What is it about elk dung here that makes it unique to this particular moss, I don't know, but it's very cool, the ecology is just amazing.
- [Narrator] In this microscopic world at our feet, we saw battles underway between tiny insects and carnivorous plants, called Roundleaf Sundew.
And the spongy soil itself is almost almost all peat moss.
- Peat mosses are the ecosystem engineers of bogs, they built this place.
- [Narrator] It's remarkable that this area remains intact.
- [Joe] That's all peat moss.
- [Narrator] Peat moss is often sold as a landscaping material, and many bogs like this were heavily mined in the past.
And historically, it had other uses, as well.
- I came across a paper and it talked about a national effort to harvest peat mosses for World I, because sphagnum served as an incredible bandage.
Sphagnum peat moss absorbs 20 times its weight in water, so it's very absorbent, plus, it's very acidic, it's an antiseptic.
The community would go out and collect, it looked like live sphagnum, and put them in big bundles and send them off to the army for WWI.
- [Narrator] At the far end of the bog, Joe spots another oddity, shore pines, standing only about 4 to 6 feet tall.
- You can see that most of these trees look relatively young and short, and they're actually quite old.
It almost takes on like, a bonsai-like form in some areas just because of the harsh growing conditions.
- [Narrator] Some of these dwarf trees may be as old as the towering timber of nearby Olympic National Park.

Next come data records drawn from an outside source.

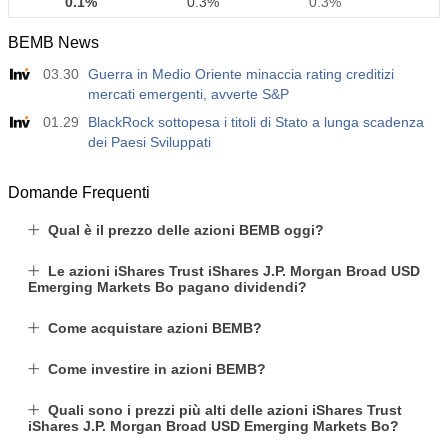
0.1%
0.3%
0.3%
BEMB News
12:30
Guadagno Medio Orario a/a
03.30
Guerra in Medio Oriente minaccia rating creditizi
Agire
Fcst
Prev
USD
mercati emergenti, avverte S&P
3.2%
3.5%
3.5%
01.29
BlackRock sottopesa i titoli di Stato a lunga scadenza
dei Paesi Sviluppati
12:30
Libri Paga Privati Non Agricoli
Agire
Fcst
Prev
USD
30 K
40 K
30 K
Domande Frequenti
Qual è il prezzo delle azioni BEMB oggi?
12:30
Tasso di Disoccupazione U6
Agire
Fcst
Prev
Le azioni iShares Trust iShares J.P. Morgan Broad USD
USD
7.9%
7.9%
7.9%
Emerging Markets Bo pagano dividendi?
Come acquistare azioni BEMB?
17:00
Baker Hughes CONTEGGIO DELLE PIATTAFORME
PETROLIFERE STATUNITENSI
USD
Come investire in azioni BEMB?
Agire
Fcst
Prev
451
Quali sono i prezzi più alti delle azioni iShares Trust
iShares J.P. Morgan Broad USD Emerging Markets Bo?
17:00
Baker Hughes US Total Rig Count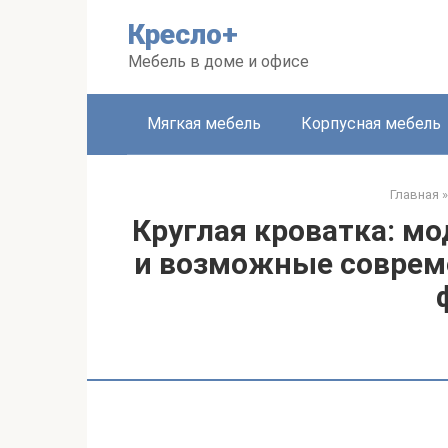
Перейти
Кресло+
к
контенту
Мебель в доме и офисе
Мягкая мебель
Корпусная мебель
Главная
»
Круглая кроватка: м
и возможные соврем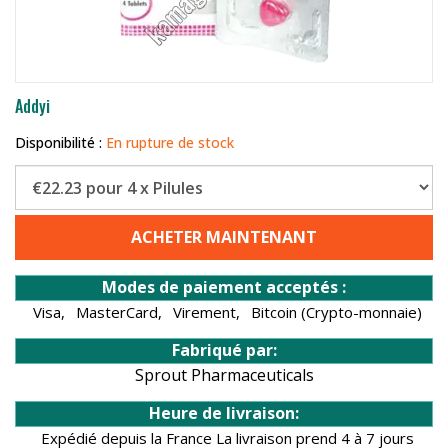
Addyi
Disponibilité :
En rupture de stock
ACHETER MAINTENANT
Modes de paiement acceptés :
Visa,
MasterCard,
Virement,
Bitcoin (Crypto-monnaie)
Fabriqué par:
Sprout Pharmaceuticals
Heure de livraison:
Expédié depuis la France La livraison prend 4 à 7 jours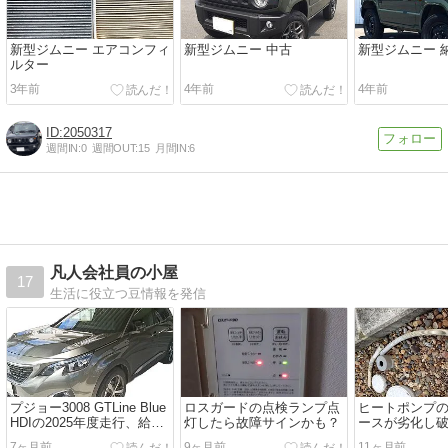
新型ジムニー エアコンフィ
新型ジムニー 中古
新型ジムニー 
ルター
3年前
4年前
4年前
2050317
週間IN:
0
週間OUT:
15
月間IN:
6
凡人会社員の小屋
17
生活に役立つ豆情報を発信
プジョー3008 GTLine Blue
ロスガードの点検ランプ点
ヒートポンプ
HDIの2025年度走行、給
灯したら故障サインかも？
ースが劣化し
油、燃費状況報告
7ヶ月前
9ヶ月前
11ヶ月前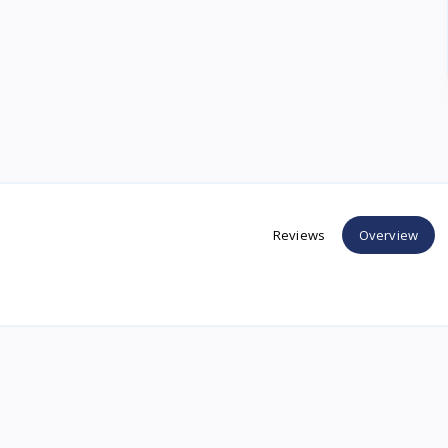
Reviews
Overview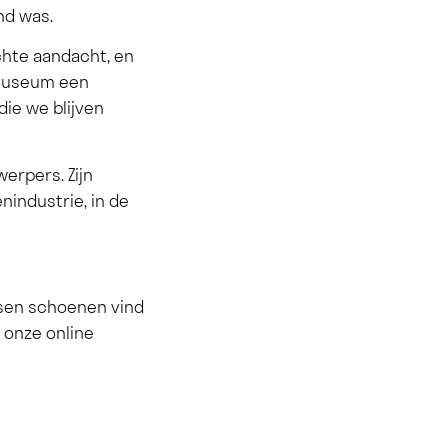
nd was.
chte aandacht, en
t museum een
die we blijven
erpers. Zijn
nindustrie, in de
ansen schoenen vind
a onze online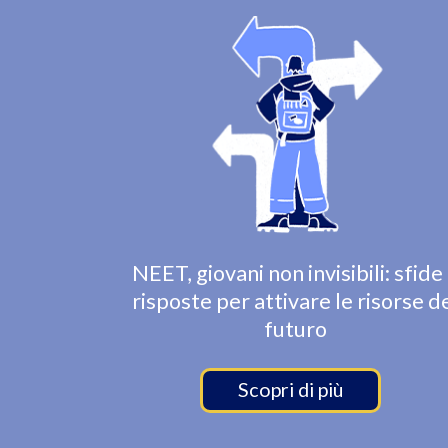
NEET, giovani non invisibili: sfide
risposte per attivare le risorse d
futuro
Scopri di più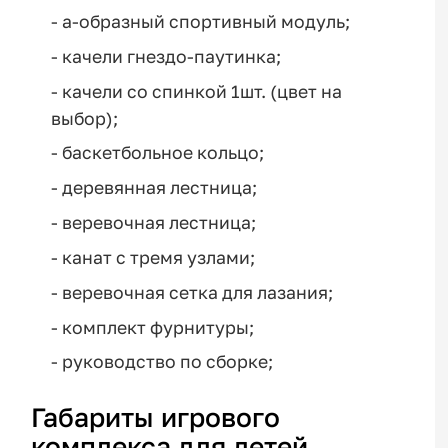
- а-образный спортивный модуль;
- качели гнездо-паутинка;
- качели со спинкой 1шт. (цвет на
выбор);
- баскетбольное кольцо;
- деревянная лестница;
- веревочная лестница;
- канат с тремя узлами;
- веревочная сетка для лазания;
- комплект фурнитуры;
- руководство по сборке;
Габариты игрового
комплекса для детей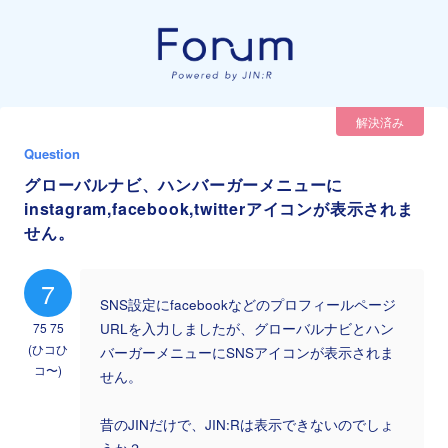
解決済み
Question
グローバルナビ、ハンバーガーメニューに
instagram,facebook,twitterアイコンが表示されま
せん。
7
SNS設定にfacebookなどのプロフィールページ
75 75
URLを入力しましたが、グローバルナビとハン
(‪ひコひ
バーガーメニューにSNSアイコンが表示されま
コ〜‬)
せん。
昔のJINだけで、JIN:Rは表示できないのでしょ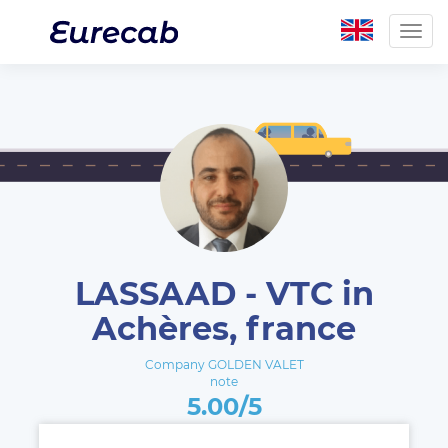
Togg
navig
LASSAAD - VTC in
Achères, france
Company GOLDEN VALET
note
5.00/5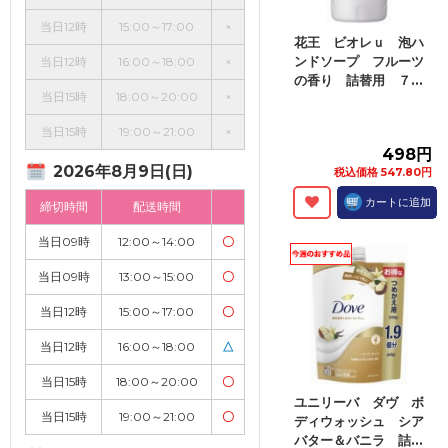
当日12時
15:00～17:00
×
花王 ビオレｕ 泡ハ
ンドソープ フルーツ
当日12時
16:00～18:00
×
の香り 詰替用 ７...
当日15時
18:00～20:00
×
当日15時
19:00～21:00
×
498円
2026年8月9日(日)
税込価格 547.80円
カートに追加
締切時間
配送時間
当日09時
12:00～14:00
〇
当日09時
13:00～15:00
〇
当日12時
15:00～17:00
〇
当日12時
16:00～18:00
△
当日15時
18:00～20:00
〇
ユニリーバ ダヴ ボ
当日15時
19:00～21:00
〇
ディウォッシュ シア
バター＆バニラ 詰...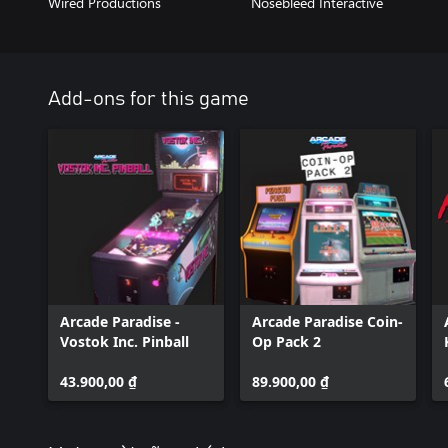
Wired Productions
Nosebleed Interactive
Add-ons for this game
Arcade Paradise -
Arcade Paradise Coin-
Vostok Inc. Pinball
Op Pack 2
43.900,00 ₫
89.900,00 ₫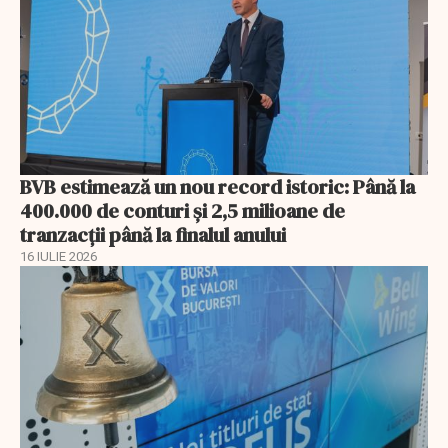
BVB estimează un nou record istoric: Până la
400.000 de conturi și 2,5 milioane de
tranzacții până la finalul anului
16 IULIE 2026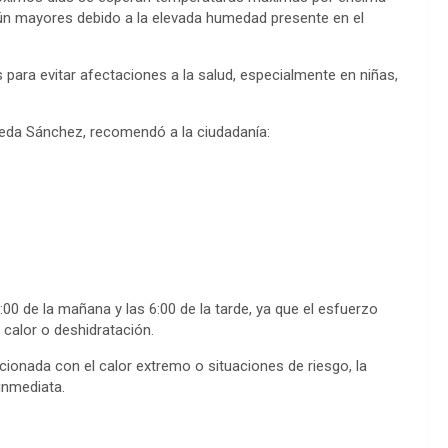
ún mayores debido a la elevada humedad presente en el
para evitar afectaciones a la salud, especialmente en niñas,
ñeda Sánchez, recomendó a la ciudadanía:
:00 de la mañana y las 6:00 de la tarde, ya que el esfuerzo
calor o deshidratación.
cionada con el calor extremo o situaciones de riesgo, la
inmediata.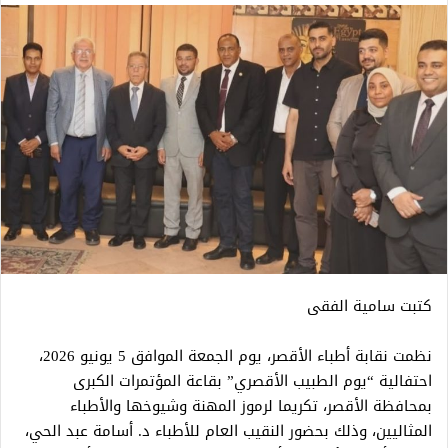
كتبت سامية الفقى
نظمت نقابة أطباء الأقصر، يوم الجمعة الموافق 5 يونيو 2026،
احتفالية “يوم الطبيب الأقصري” بقاعة المؤتمرات الكبرى
بمحافظة الأقصر، تكريما لرموز المهنة وشيوخها والأطباء
المثاليين، وذلك بحضور النقيب العام للأطباء د. أسامة عبد الحي،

- We pulled a tree out at once point, 70 years old.
(gentle jaunty music) - Crowberry Bog is now a state natural area, and Joe had a lot to do with that effort.
- This place is near and dear to my heart.
I was coming out so often, that my kids started calling this Daddy's Bog.
"Dad, where you going?"
"Going to the bog."
And they knew exactly where I was talking about.
- [Narrator] Public access is limited for now to educational visits by appointment to help ensure the bog's health, but also to preserve any unknown wonders still waiting to be discovered.
- You know, I've spent 20 years doing this kind of work, and this place still surprised me.
We really have just a cursory understanding of what's here.
But if we're protecting representative examples of all the different ecosystem types, then we hope by default, we're providing some level of conservation to all these species we have no idea even exist in these sites.
(plants rustling) (light gentle music) (no audio) - Great people just doing their thing in their own Northwesty way, we love bringing you stories like this.